Preoperative Optimization Indian Medical PG Question 10: A meta-analysis comparing ERAS versus traditional perioperative care shows 30% reduction in length of stay and 50% reduction in complications without increase in readmission rates. However, implementation costs are 20% higher initially. As a department head, how should you evaluate the adoption of ERAS protocol?
- A. Reject ERAS due to higher initial costs affecting hospital budget
- B. Wait for more evidence before implementation
- C. Adopt ERAS based on superior clinical outcomes and likely long-term cost savings from reduced complications (Correct Answer)
- D. Implement ERAS only for low-risk patients to minimize costs
Preoperative Optimization Explanation: ***Adopt ERAS based on superior clinical outcomes and likely long-term cost savings from reduced complications***
- Significant reductions in **length of stay (30%)** and **complications (50%)** provide strong evidence for the clinical superiority of **ERAS protocols** over traditional care.

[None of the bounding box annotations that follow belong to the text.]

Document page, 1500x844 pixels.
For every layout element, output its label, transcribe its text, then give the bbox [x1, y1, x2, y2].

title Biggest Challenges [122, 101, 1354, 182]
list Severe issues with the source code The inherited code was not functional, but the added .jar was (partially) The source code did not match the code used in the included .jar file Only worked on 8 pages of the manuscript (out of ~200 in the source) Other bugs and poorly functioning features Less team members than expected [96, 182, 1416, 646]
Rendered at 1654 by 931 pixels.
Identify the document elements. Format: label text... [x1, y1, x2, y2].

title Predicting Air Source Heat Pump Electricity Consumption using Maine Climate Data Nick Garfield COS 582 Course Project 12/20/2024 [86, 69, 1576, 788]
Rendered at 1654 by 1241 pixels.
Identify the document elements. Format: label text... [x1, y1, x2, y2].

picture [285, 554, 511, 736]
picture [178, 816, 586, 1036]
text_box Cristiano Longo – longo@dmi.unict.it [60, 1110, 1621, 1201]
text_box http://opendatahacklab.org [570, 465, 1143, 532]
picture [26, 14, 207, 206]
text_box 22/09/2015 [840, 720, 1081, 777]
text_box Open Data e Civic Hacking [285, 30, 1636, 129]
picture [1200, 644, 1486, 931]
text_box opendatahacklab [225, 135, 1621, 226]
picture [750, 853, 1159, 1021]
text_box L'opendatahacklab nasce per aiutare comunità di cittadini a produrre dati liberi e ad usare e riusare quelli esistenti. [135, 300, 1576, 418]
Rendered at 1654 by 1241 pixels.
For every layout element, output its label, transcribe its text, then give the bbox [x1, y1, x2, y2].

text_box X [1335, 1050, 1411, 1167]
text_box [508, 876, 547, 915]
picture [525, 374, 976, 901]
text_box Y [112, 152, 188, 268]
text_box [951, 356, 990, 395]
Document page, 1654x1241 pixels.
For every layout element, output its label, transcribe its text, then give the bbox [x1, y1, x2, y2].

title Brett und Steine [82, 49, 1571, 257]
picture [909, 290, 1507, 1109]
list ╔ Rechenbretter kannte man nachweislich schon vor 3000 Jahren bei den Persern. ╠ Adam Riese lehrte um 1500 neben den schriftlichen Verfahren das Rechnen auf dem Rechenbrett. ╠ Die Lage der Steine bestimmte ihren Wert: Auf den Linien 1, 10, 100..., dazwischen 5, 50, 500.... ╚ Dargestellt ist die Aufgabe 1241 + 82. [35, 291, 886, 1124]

- The initial 20% cost increase is often offset by **long-term savings** gained from fewer hospital days and reduced management of postoperative complications.
*Reject ERAS due to higher initial costs affecting hospital budget*
- Focusing solely on **upfront costs** ignores the substantial economic benefit derived from **resource optimization** and beds being freed faster.
- High-value healthcare prioritizes **outcomes per dollar spent**, and ERAS typically demonstrates a high **return on investment**.
*Wait for more evidence before implementation*
- Current **meta-analysis data** already provides high-level evidence regarding its efficacy in improving **surgical recovery**.
- Delaying implementation based on sufficient existing evidence prevents patients from accessing safer, **evidence-based clinical pathways**.
*Implement ERAS only for low-risk patients to minimize costs*
- **ERAS protocols** are designed to be multi-modal and often provide the greatest absolute benefit to **high-risk patients** who are prone to complications.
- Restricting the protocol limits the overall **scale of improvement** in hospital-wide metrics like **readmission rates** and total surgical volume.